Georgette is a yellow orb weaver spider, although she is known by many names: black and yellow garden spider, golden garden spider; golden orb-weaver, writing spider, yellow garden argiope, yellow garden orb-weaver, corn spider, and zipper spider. Whatever name she goes by, she is one of the most striking spiders I’ve ever seen. The fact that she isn’t particularly hair or furry helps me get over the fear thing as I watch her.
Georgette starts her day before the sun comes up. When I came out this morning at 5:00, she was already running her anchor lines to start her new web. The web itself is around three feet in diameter; if you take the anchor lines into consideration, it is easily six feet across. She works so methodically: First the new anchor lines, then the spokes, which are non-sticky.

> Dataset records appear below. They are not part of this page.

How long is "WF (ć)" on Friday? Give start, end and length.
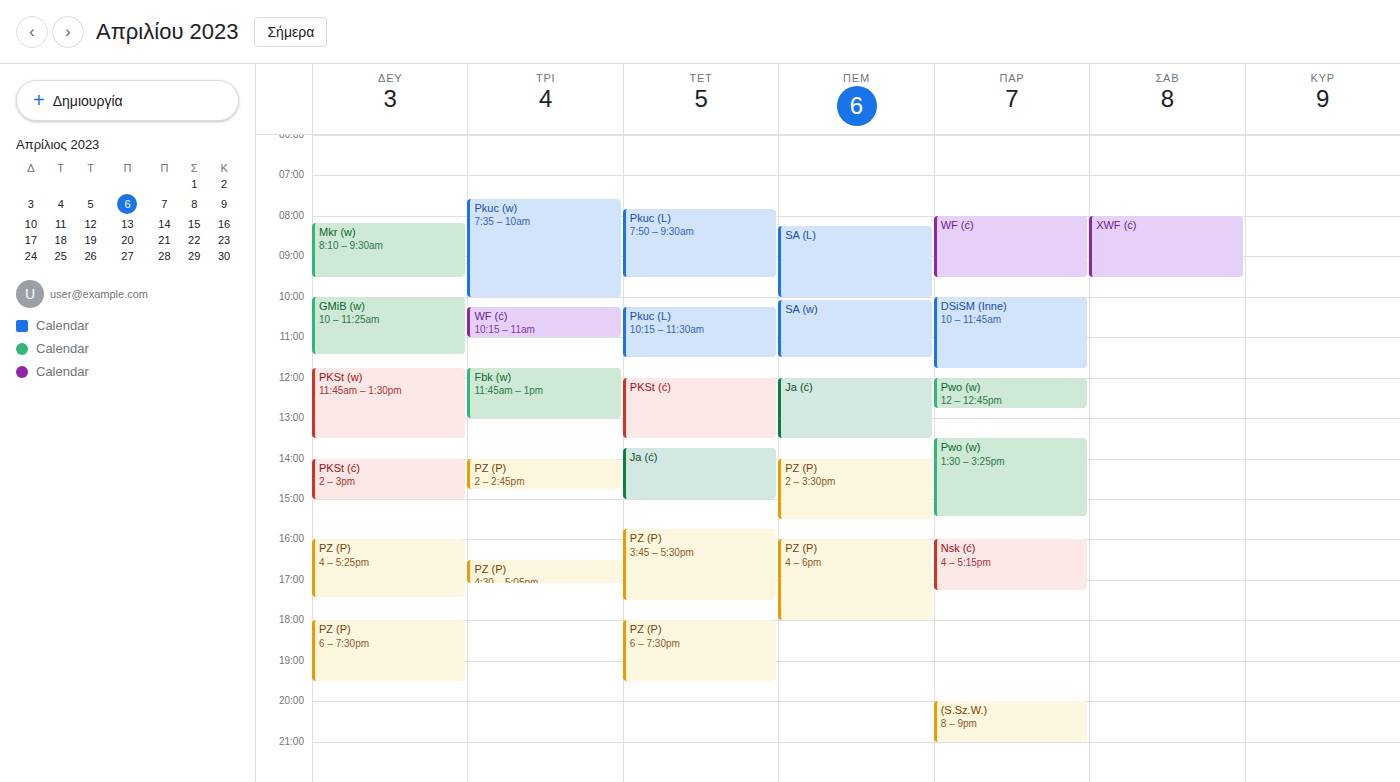
08:00 to 09:30, 1 hour 30 minutesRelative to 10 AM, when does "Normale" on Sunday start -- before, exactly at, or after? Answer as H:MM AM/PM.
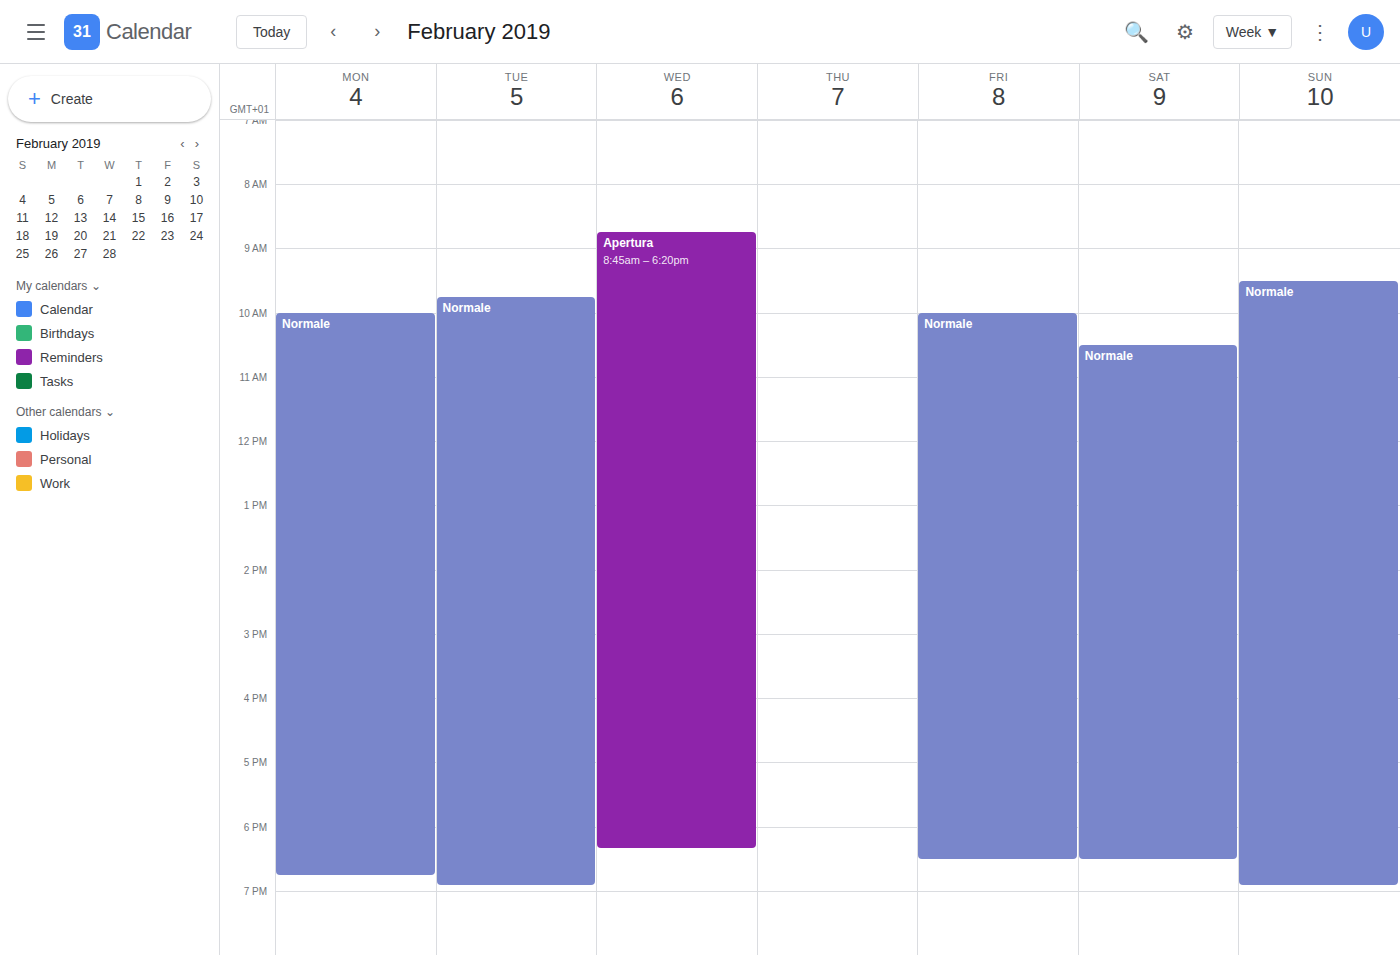
9:30 AM -- before 10 AM, 30 minutes above the 10 AM line.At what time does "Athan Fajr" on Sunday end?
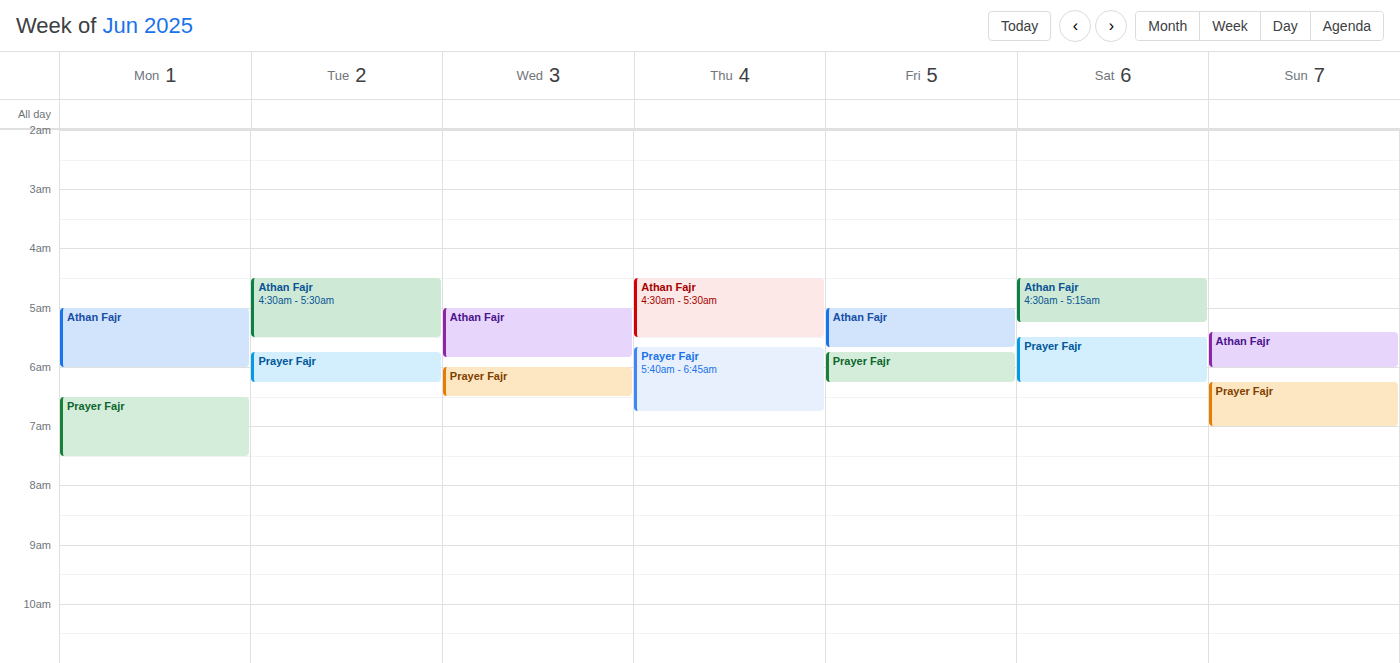
6:00 AMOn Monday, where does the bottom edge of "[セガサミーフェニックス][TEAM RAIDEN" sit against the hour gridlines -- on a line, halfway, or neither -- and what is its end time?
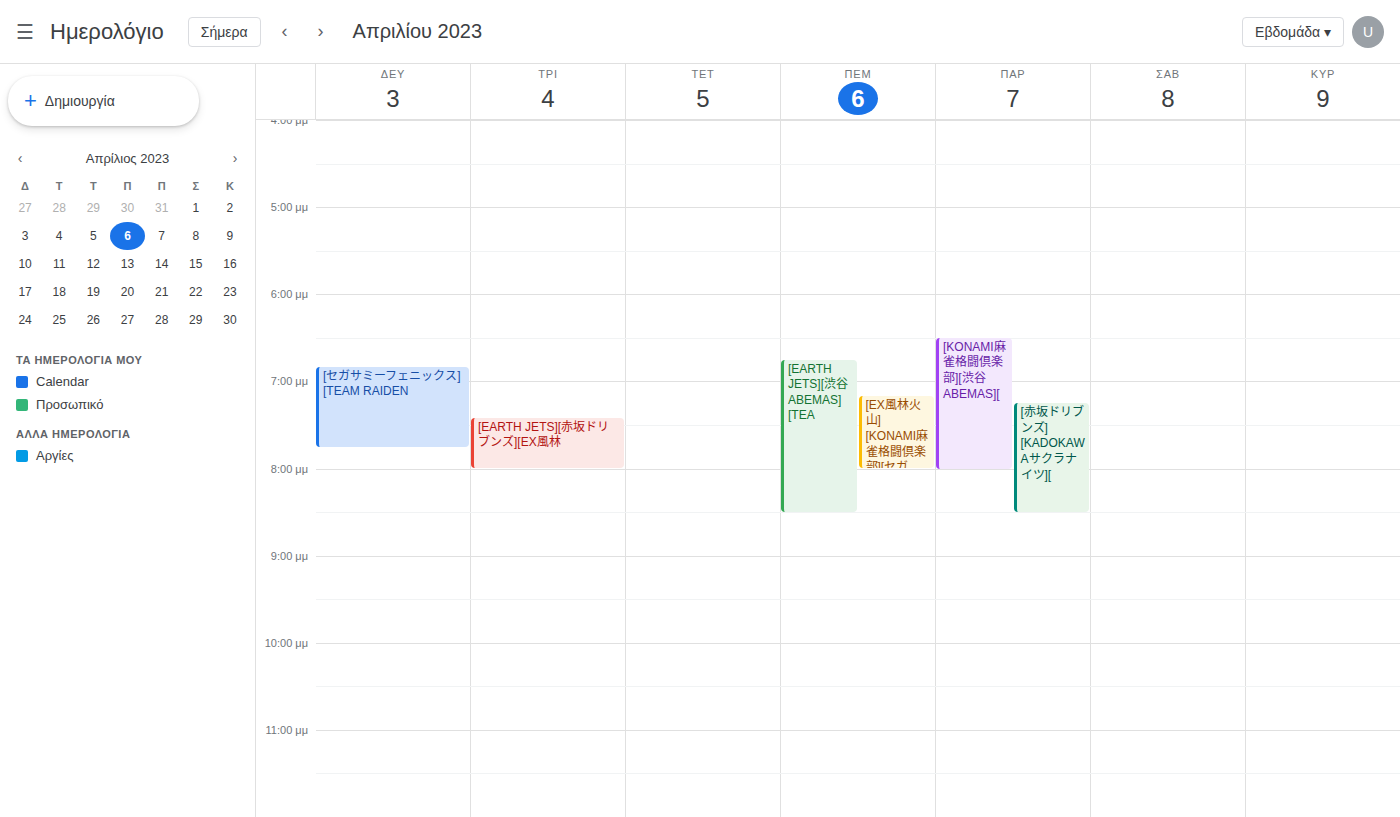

She travels around the web on the spokes. After all her spokes are done, she starts in the center and weaves her sticky spiral outward. The spiral is what catches her prey.
Once she is done constructing her basic web she has one more thing to add: Her trademark “bling,” the thick, zigzagged stabilimentum in the center of the web. Here is a video of the massive amount of silk she uses to make it (Apologies for the background music):
A Well-Deserved Rest
After toiling nonstop for four to six hours, Georgette settles in on the stabilimentum and takes a nice nap in the warm afternoon sun. That is, unless an unfortunate little critter happens to stumble into her web. In that case, it’s time for a quick snack and then back to her nap.
Kind of Like “Groundhog Day”
Georgette will have basically the same routine all summer. During the night, she eats her web in order to recycle the silk proteins, and then before sunup she starts work on her new web.
In the fall, she will mate with a (much-smaller) male; it’s possible she will eat him when she’s done. Then she will lay her egg sacs and just like Charlotte, she’ll probably die with the first frost. After my not-so-fond memories of being overrun in my greenhouse with these spiders last year, we will probably move her egg sacs away from the house and let them hatch safely at the edge of the property. One orb weaver is a beautiful miracle of nature; several hundred? Not so much.